Bon, tout cela est différent. Commencer par sa propre expérience, c’est bien différent de tout fondement idéologique. La projectualité révolutionnaire est bien différente du militantisme, anarchiste ou pas. Et la généralisation de la révolte, c’est tout autre chose qu’une masse d’insatisfaits. Toutefois, c’est dans cette dernière que commencent les problèmes que l’on veut traiter ici. Car c’est précisément là que nous, les anarchistes, entrons en rapport avec les autres.

Un sujet évidemment difficile, notre rapport aux autres. Quoi qu’il en soit, la difficulté commence avant même d’y entrer, ce qui est mis en évidence par le fait qu’aujourd’hui, ce rapport est inexistant et le problème est pourtant là.
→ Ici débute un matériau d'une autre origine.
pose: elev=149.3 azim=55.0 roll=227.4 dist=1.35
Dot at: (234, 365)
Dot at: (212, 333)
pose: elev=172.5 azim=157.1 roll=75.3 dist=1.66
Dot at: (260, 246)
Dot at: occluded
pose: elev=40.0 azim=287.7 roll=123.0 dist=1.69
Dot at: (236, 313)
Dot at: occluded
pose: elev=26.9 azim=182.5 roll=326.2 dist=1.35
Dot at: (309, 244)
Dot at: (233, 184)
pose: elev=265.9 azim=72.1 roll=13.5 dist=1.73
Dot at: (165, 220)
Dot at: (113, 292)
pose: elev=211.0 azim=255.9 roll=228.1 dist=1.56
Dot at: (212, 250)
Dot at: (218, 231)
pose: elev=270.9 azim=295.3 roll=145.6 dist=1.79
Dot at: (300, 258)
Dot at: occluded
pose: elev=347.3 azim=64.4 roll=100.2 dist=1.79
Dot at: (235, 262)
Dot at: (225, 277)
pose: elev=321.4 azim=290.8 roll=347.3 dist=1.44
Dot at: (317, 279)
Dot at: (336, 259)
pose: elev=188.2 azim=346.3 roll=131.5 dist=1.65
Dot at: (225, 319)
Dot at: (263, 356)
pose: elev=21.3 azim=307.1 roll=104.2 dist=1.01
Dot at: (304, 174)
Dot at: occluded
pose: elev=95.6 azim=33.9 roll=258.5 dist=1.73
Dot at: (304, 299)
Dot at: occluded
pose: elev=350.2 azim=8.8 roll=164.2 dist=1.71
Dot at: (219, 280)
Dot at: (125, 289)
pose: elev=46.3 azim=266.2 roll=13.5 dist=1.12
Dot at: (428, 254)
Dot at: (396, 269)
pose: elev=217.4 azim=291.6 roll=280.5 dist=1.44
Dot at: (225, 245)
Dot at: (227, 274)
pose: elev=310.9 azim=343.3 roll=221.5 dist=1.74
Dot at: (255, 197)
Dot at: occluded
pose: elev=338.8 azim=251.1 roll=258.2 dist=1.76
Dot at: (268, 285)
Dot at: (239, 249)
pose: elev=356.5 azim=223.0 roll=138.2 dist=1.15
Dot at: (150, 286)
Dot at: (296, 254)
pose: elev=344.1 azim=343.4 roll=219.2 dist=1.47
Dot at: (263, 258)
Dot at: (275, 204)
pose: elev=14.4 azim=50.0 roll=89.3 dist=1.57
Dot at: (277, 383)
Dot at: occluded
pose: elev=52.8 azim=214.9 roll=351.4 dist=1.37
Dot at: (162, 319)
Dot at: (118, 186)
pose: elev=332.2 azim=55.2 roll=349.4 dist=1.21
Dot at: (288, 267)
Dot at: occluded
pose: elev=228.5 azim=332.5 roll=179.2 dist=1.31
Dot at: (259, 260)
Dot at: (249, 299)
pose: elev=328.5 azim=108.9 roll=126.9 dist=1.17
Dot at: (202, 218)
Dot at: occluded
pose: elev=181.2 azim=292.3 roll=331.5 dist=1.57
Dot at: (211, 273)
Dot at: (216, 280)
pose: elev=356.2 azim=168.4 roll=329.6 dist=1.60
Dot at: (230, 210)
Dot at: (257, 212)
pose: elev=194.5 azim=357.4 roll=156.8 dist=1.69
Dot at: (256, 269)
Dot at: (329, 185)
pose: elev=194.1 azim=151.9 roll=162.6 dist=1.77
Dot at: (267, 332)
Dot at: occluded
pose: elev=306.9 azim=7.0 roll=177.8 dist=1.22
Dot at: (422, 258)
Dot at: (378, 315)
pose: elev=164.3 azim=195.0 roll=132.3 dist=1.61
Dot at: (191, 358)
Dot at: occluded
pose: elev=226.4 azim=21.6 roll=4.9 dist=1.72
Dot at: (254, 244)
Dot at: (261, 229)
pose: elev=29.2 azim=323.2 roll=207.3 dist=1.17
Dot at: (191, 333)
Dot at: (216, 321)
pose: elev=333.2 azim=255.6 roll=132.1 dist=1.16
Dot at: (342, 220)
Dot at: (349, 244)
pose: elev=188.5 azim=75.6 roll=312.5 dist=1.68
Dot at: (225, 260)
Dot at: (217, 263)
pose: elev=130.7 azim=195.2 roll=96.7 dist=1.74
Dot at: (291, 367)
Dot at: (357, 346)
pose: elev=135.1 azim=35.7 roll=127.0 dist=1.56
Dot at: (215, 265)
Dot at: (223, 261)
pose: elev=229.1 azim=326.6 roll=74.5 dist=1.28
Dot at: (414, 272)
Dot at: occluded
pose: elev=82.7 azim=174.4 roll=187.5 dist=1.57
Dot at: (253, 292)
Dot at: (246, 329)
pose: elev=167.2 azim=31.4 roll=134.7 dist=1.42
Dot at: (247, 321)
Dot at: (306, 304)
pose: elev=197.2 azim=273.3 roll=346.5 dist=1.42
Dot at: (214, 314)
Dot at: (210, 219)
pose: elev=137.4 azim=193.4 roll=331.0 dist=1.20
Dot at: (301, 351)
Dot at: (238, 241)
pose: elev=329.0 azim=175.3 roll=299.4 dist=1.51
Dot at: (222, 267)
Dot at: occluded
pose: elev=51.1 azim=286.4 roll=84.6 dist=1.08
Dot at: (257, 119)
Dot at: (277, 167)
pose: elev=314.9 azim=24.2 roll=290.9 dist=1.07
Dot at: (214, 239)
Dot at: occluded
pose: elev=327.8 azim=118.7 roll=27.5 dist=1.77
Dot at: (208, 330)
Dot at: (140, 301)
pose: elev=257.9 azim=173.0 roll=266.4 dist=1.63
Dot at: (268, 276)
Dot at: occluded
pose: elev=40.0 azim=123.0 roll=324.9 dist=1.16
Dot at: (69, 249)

Admettons que, sans compter les films d’action merdiatiques côtoyant toujours les vagues de répression et les portraits de bêtes capturées pour le bien-être de tous, les anarchistes révolutionnaires ont peu de rapport avec les autres. La plupart de ces derniers n’ont jamais entendu parler de l’anarchie en tant qu’aspiration. L’idée d’une vie sans coercition et sans argent ne les a jamais effleuré et la nécessité d’attaquer le pouvoir afin d’y parvenir est pour eux aussi lointaine que Vladivostok. Admettons-le, finalement, car ni la poésie de la guerre sociale à laquelle il n’y a que quelques conceptualisations à ajouter, ni le populisme basé sur la haine « commune » contre les flics ne masqueront le fait que même si la destruction est nécessaire pour l’émancipation, cette dernière n’égale pas la première. La guerre sociale est là, mais elle est faible, et la plupart des autres s’en foutent.

Mais cela ne fait que banaliser le problème. Bien sûr, nous sommes peu nombreux et à peine visibles face aux autres. Même si on a une tendance à négliger l’importance des « chiffres », on doit admettre que dans un certain sens, aucune transformation n’est possible sans que n’y contribue un nombre considérable de gens. Mais, en tant qu’anarchistes qui aspirent à une transformation essentiellement qualitative, envisageons ce problème qualitativement et commençons par la question suivante : qui sont ces autres et qu’est-ce qu’on veut leur dire ?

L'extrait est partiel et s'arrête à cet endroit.